O GovTech LAB atua em três frentes: a realização de um evento, que ocorreria em junho e foi transferido para a semana que vem; um programa de inovação focado em políticas públicas, focado na atualização de gestores e servidores para o uso de novas tecnologias; e o trabalho junto a startups, na busca por resolver desafios públicos.
— Nós chamamos de GovTech, mas, na verdade, são startups das áreas de educação, sustentabilidade, agronegócio, que têm uma ferramenta ou serviço tecnológico que eles entendem que podem melhorar um serviço público lá na ponta, melhorar uma condição de infraestrutura, enfim, tudo o que hoje demanda soluções imediatas — resume Téo Foresti Girardi, fundadora e CEO da iniciativa.
As inscrições no catálogo são gratuitas e, neste momento, a maioria dos serviços é oferecida voluntariamente pelas startups que já se cadastraram, mas, dependendo do caso, poderá ser necessário fazer contratações por meio da nova lei de compras públicas. Com a nova legislação do setor, a expectativa é de que a contratação pelo poder público seja agilizada, e o GovTech LAB pretende ser um facilitado nessa conexão.
A iniciativa acontece em parceria com a Secretaria Estadual de Inovação, Ciência e Tecnologia (Sict), com a qual o GovTech LAB compartilhou a sua lista de soluções cadastradas. Depois do cadastro, é feita uma análise do nível de maturidade daquela solução tecnológica.
Entre as soluções cadastradas, está a ePro Health, uma startup que oferece atendimento em telessaúde. Ciada pela VisionnIT, de Passo Fundo, a plataforma conta com 600 profissionais da área da saúde cadastrados, e disponibiliza em torno de 9 mil horários de atendimento diários. Para as vítimas das enchentes, a startup está oferecendo seu serviço gratuitamente.
Outra iniciativa listada pelo GovTech LAB foi a plataforma digital “Impactos das cheias de maio de 2024 em Porto Alegre”. Desenvolvido pela empresa porto-alegrense Codex, o recurso possui três aplicações: dispõe de um painel informativo com dados de edificações, população, bairros, empresas, vias e serviços mais afetados, apresenta uma simulação em 3D para visualizar o alcance da inundação na Capital e exibe “antes e depois” de regiões da cidade, a partir de imagens de satélite.
Para além de empreendimentos gaúchos, uma startup carioca também tem feito tratativas com municípios do RS para facilitar a gestão pública para a proteção das mulheres nas cidades: a Direito Ágil, que desenvolveu o aplicativo ElaProtegida, que gera denúncias de violência doméstica e extrafamiliar por vítimas ou testemunhas, além de permitir o cálculo de risco de vida, a fim de definir uma priorização de atendimentos.

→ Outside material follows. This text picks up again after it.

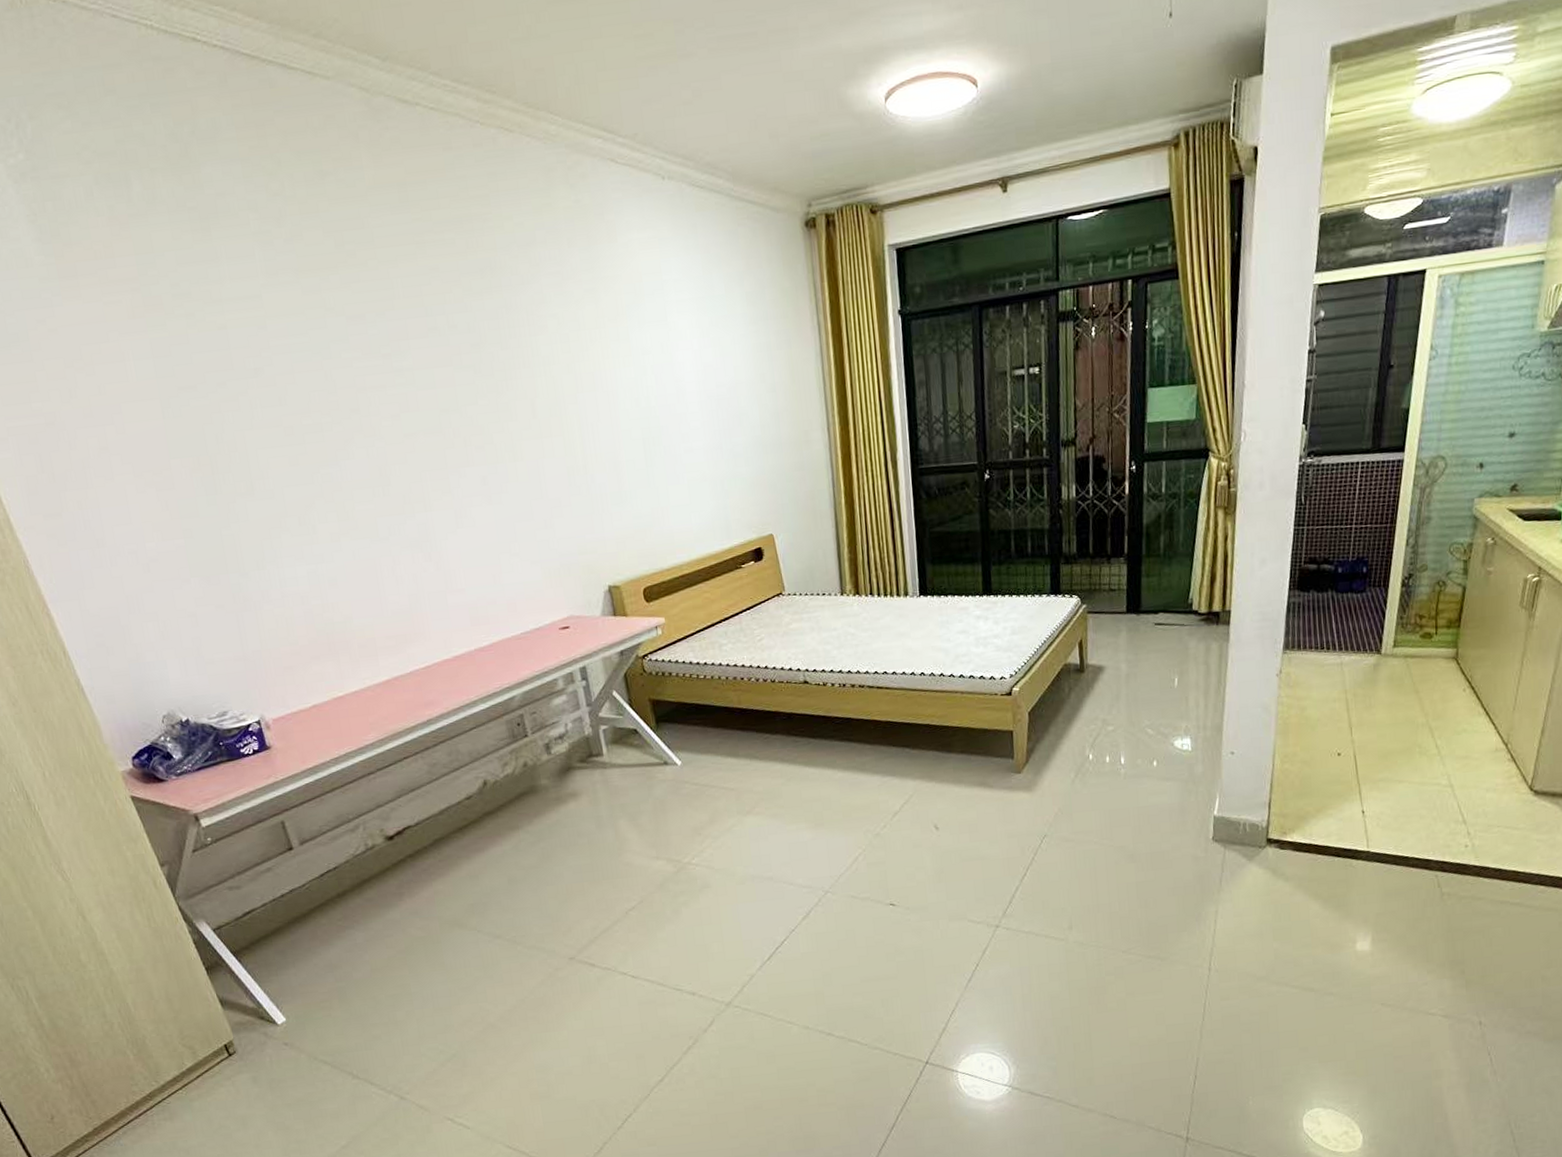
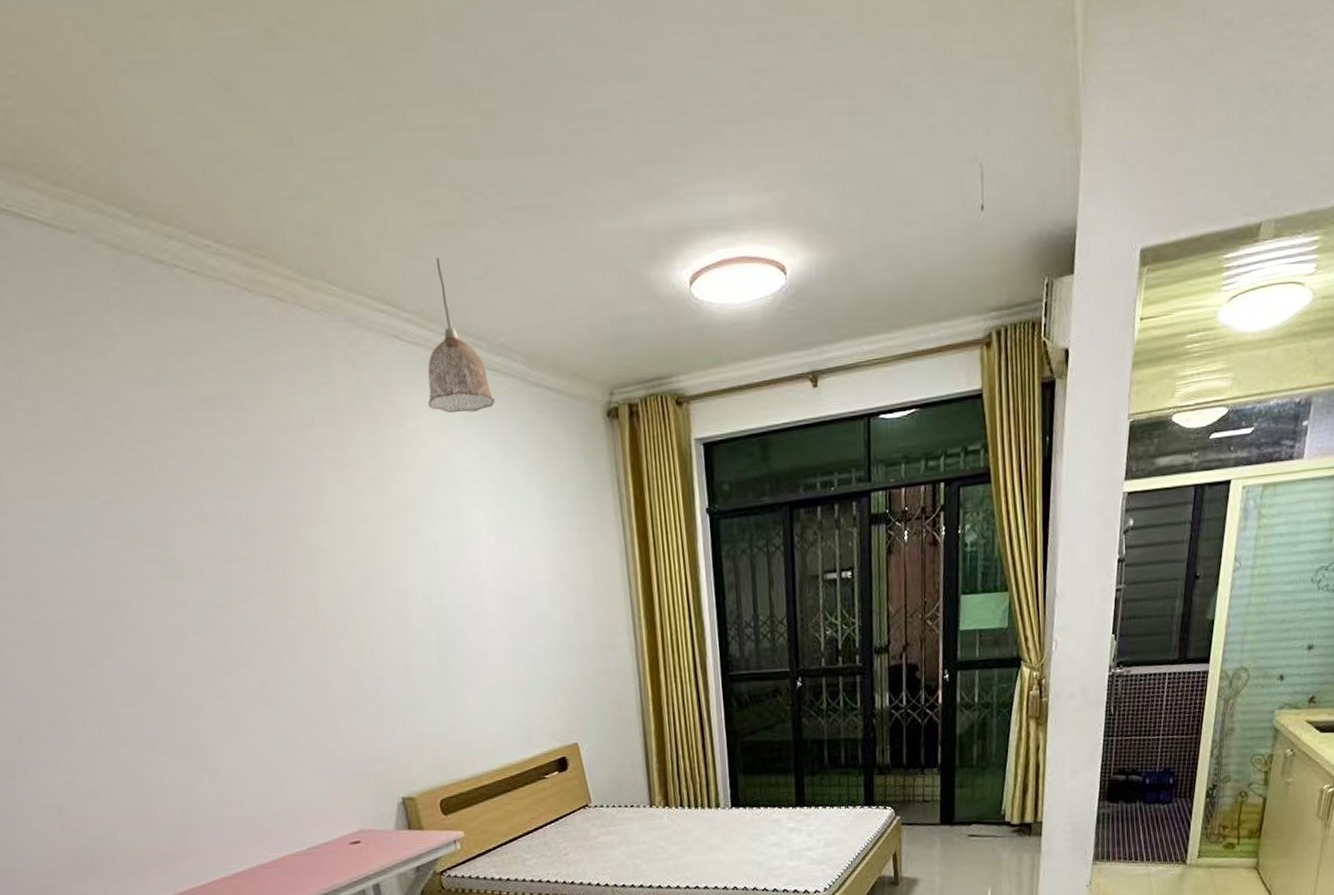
pendant lamp: none [639,86,701,228] -> present [427,258,495,414]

O objetivo é agilizar o atendimento a ocorrências desse tipo em cidades gaúchas afetadas pelas enchentes.
Para além do atendimento emergencial, Téo relata que há empresas como a Augen, startup de Santa Maria, que propõem soluções de análise e gestão digital da água e do saneamento, o que poderá auxiliar o poder público a reconstruir esses sistemas.
— O Rio Grande do Sul tem um ecossistema de inovação extraordinário, um dos melhores do país, e acho que é um momento de olhar para isso também: quando chegarmos na etapa da reconstrução, poderemos servir como um modelo de gestão pública eficiente, mais conectada, mais transparente e mais próxima do cidadão — sinaliza a CEO.